▶ _Work item A_
List every line of the records below that contains the word "belittle", copying each line in full.

Since then, the development has accelerated several times over, where the acceleration was usually attributed to public pressure. What was decisive in this process, however, were more likely the actions of Federal Chancellor Kohl9, who single-handedly defined the central milestones and, as his critics acidly put it, regarded German Unity as a private matter of his. Recall here Kohl’s

– refusal to abolish migrants’ privileges after the opening of the border (the official “emergency process of admittance” and the financial incentives were only abolished on 1 July);

reunification address of 28 November, with a 10-point programme that had not been coordinated with anyone else;

– suggestion (against the advice of all experts and economic politicians) of a monetary union, i.e. the introduction of the DM in the GDR with a “social cushioning” of the negative consequences to be expected (in the campaign for the GDR People’s Chamber election of 18 March, the Western CDU chiefly operated on the promise that GDR citizens would have the DM before the summer holidays; the “first free and secret elections in the GDR”, conducted from the FRG, are perhaps to be considered not so much as democratic but rather as DM-cratic);

– demand to regard Article 23 of the Bonn Basic Law as the “royal road” to German Unity, i.e. “accession” of the GDR to the German Federal Republic, not unification or fusion of the two German states according to Article 146;

– suggestion on the evening of 13 May, when CDU and CSU had suffered electoral defeats in in North Rhine-Westphalia, Lower Saxony, and Bavaria, to hold nationwide elections the same year (Kohl evidently intended to seize the moment and to get the elections over and done with before the full extent of the fallout of the monetary union would become seen and felt).

(Dataset entries)
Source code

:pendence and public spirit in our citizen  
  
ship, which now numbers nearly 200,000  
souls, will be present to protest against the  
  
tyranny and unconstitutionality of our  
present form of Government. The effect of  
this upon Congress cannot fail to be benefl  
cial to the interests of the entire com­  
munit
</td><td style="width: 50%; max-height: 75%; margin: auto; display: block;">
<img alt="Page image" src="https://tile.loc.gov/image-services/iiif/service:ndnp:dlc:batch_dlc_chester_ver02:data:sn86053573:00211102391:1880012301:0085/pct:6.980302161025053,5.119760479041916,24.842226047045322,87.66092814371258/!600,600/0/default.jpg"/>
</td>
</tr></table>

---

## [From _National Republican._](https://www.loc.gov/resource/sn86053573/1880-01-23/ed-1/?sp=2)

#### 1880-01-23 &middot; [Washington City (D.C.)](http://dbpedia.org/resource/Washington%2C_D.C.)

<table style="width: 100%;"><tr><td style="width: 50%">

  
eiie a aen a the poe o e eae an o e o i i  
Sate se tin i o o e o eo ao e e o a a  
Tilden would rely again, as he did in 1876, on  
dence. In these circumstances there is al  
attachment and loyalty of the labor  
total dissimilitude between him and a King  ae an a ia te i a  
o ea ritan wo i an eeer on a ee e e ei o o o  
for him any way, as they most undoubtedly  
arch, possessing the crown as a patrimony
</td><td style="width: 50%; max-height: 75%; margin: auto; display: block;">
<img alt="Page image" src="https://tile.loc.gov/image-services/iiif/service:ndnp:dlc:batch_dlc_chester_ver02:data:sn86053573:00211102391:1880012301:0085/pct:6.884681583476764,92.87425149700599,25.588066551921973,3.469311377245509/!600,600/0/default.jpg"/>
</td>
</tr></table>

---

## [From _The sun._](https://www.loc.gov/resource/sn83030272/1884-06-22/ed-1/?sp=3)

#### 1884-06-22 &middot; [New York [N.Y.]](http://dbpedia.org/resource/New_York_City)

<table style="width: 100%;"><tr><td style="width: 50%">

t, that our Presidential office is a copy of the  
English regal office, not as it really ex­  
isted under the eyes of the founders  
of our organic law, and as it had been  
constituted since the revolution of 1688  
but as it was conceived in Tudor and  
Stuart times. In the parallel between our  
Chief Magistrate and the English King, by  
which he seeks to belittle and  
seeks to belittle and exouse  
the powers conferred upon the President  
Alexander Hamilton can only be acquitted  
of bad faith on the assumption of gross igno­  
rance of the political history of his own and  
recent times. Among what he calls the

▶ _Work item B_
Write the next part of the passage about Kohl's role in German reunification, picking up after its final sentence.

▶ _Answer section A_
which he seeks to belittle and  
seeks to belittle and exouse  

▶ _Answer section B_
Chancellor Kohl was thus not the promoter, but the actual engine of German Unity. He believed his suggestions won him the support of the GDR’s population, which primarily pursued the DM and Western prosperity. President von Weizsäcker10, for example, pointed out that Germany’s two parts must not be allowed to rampantly grow together, but should grow together. Prime Minister de Maizière11, too, spoke out this June in favour of reasonable timeframes and declared that the future course of Germany’s unification must not be defined by an express pace set by Bonn. Kohl, however, ignored these and similar objections, and categorically refused any dispute with the opposition. From a purely managerial point of view, one can certainly admire Kohl’s approach and his successes, although from a political point of view they appear quite problematic.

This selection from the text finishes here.